O fim dos incentivos fiscais aos híbridos é um retrocesso na descarbonização
Por sua vez, Helder Pedro, secretário-geral da ACAP, responde que o que a ACEA tem defendido é o chamado "princípio da neutralidade tecnológica, ou seja, os poderes públicos não devem impor uma determinada solução tecnológica". O responsável da ACAP explica que os consumidores devem poder escolher entre as várias ofertas que existem no mercado. As marcas fazem parte da solução do processo de descarbonização e querem cumprir as metas estabelecidas, devendo ser dada liberdade para cada uma definir a forma de as atingir.
"Compete aos poderes públicos criar incentivos à renovação do parque automóvel e investir e incentivar o desenvolvimento das redes de carregamento. Mas olhemos para o caso de Portugal. O fim dos incentivos fiscais aos híbridos é um forte retrocesso nas metas de descarbonização impostas pelo Green Deal no seio da UE, uma vez que estes veículos têm emissões de CO2 menores, em cerca de 30%, face ao veículo equivalente a combustão interna", informa.
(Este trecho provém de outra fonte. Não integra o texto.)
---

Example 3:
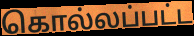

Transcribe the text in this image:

கொல்லப்பட்ட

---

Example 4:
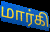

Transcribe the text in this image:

மார்கி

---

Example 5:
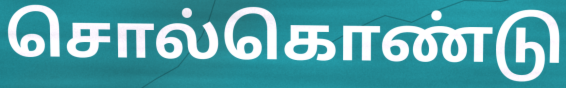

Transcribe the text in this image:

சொல்கொண்டு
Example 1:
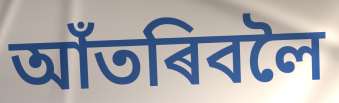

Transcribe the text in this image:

আঁতৰিবলৈ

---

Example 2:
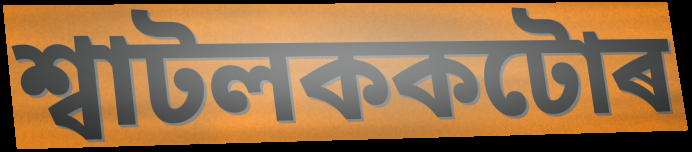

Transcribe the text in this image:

শ্বাটলককটোৰ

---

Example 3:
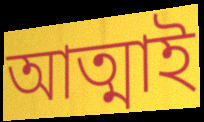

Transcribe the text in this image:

আত্মাই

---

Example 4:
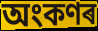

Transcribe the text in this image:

অংকণৰ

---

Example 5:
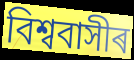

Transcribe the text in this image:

বিশ্ববাসীৰ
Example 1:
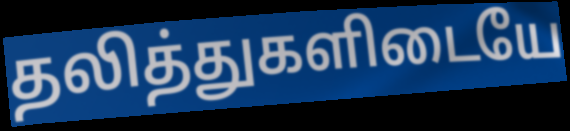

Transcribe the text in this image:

தலித்துகளிடையே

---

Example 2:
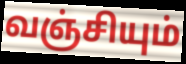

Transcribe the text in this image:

வஞ்சியும்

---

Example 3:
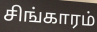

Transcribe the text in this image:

சிங்காரம்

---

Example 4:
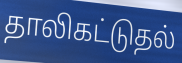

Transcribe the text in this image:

தாலிகட்டுதல்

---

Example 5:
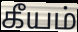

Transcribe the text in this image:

கீயம்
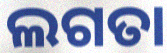
ଲଗତା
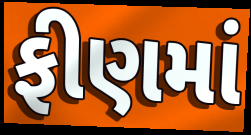
ફીણમાં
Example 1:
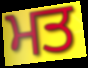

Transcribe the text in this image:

ਮਤ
Para que o objetivo da CE seja exequível, é necessário que todos os Estados-membros na UE "contribuam de forma harmonizada e holística para atingir estas metas, o que, no caso de Portugal, não tem acontecido".
Último trimestre deixa bons indicadores
No último trimestre de 2020, os registos dos veículos elétricos na UE aumentaram de 130.992 unidades em 2019 para quase meio milhão (+ 262%). Esse enorme aumento na procura de Veículos 100% Elétricos (BEV) e Veículos Elétricos Híbridos Plug-In (PHEV) – com registos de crescimento de 216% e 331%, respetivamente – foi impulsionado, em grande parte, por estímulos de alguns governos para impulsionar o mercado do setor por causa da pandemia. Na verdade, este mercado foi mais ativo nos países com os incentivos mais generosos. Na Alemanha, por exemplo, os BEV aumentaram mais de 500% no último trimestre de 2020.
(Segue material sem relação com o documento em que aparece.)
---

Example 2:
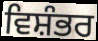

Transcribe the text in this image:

ਵਿਸ਼ੰਭਰ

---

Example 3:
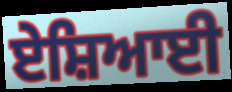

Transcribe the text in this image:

ਏਸ਼ਿਆਈ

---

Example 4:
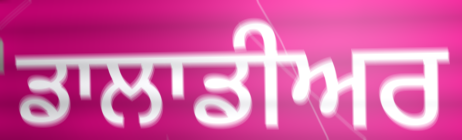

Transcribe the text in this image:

ਡਾਲਾਡੀਅਰ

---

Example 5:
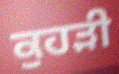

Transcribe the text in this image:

ਕੁਹੜੀ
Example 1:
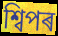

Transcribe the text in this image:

শ্বিপৰ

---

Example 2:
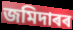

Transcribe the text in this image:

জমিদাৰৰ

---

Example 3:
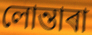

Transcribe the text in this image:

লোন্তাৰা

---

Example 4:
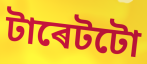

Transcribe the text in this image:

টাৰেটটো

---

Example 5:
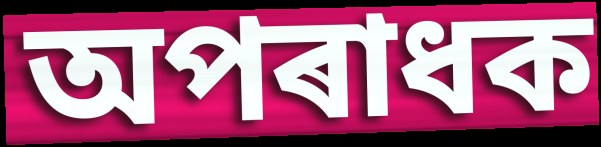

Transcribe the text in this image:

অপৰাধক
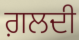
ਗ਼ਲਦੀ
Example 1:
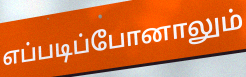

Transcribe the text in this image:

எப்படிப்போனாலும்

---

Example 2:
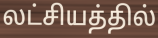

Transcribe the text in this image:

லட்சியத்தில்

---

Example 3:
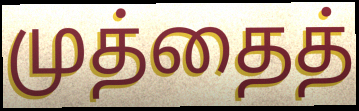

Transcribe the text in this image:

முத்தைத்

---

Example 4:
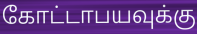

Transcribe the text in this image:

கோட்டாபயவுக்கு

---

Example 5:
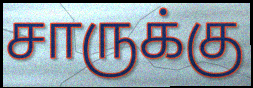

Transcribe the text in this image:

சாருக்கு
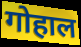
गोहाल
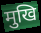
मुखि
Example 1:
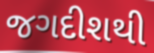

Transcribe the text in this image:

જગદીશથી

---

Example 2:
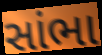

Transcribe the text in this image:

સાંભા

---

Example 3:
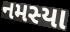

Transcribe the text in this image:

નમસ્યા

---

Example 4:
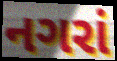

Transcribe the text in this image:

નગરાં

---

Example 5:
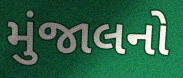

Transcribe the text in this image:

મુંજાલનો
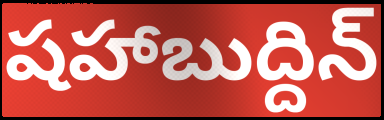
షహాబుద్దిన్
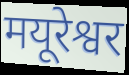
मयूरेश्वर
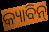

No ano passado, os PHEV representaram 11,9% do total das vendas de automóveis de passageiros na UE. Em 2019, a percentagem foi de 5,7%. Os BEV viram um aumento semelhante na procura em 2020, sendo responsáveis por 10,5% de todos os registos de novos carros na UE, quando tinham registado uma quota de mercado de 3% no ano anterior.
Camiões seguem o caminho da sustentabilidade
A aposta crescente da indústria do setor em veículos ecológicos que garantam a sustentabilidade ambiental vai além dos carros. Uma prova, por exemplo, está no facto de os fabricantes de camiões na Europa terem concordado, em dezembro passado, que até 2040 todos os novos camiões vendidos devem ser livres de combustíveis fósseis para atingir a neutralidade de carbono até 2050.
"As mudanças climáticas estão no topo da agenda da indústria dos veículos comerciais, sendo o desafio mais fundamental para a humanidade e para a economia global", disse, em dezembro, Martin Daum, presidente do Conselho de Veículos Comerciais da ACEA para 2021, e que é igualmente CEO da Daimler Truck AG.
Para se iniciar esta transformação, todavia, é necessária união, alerta. Além do investimento dos fabricantes em tecnologia, é preciso ambição dos diferentes governos da Europa que têm de tomar as medidas urgentes e necessárias. Apostar em infraestrutura como pontos de carregamento, estações de hidrogénio, ou criar legislação adequada são algumas das políticas que têm de avançar.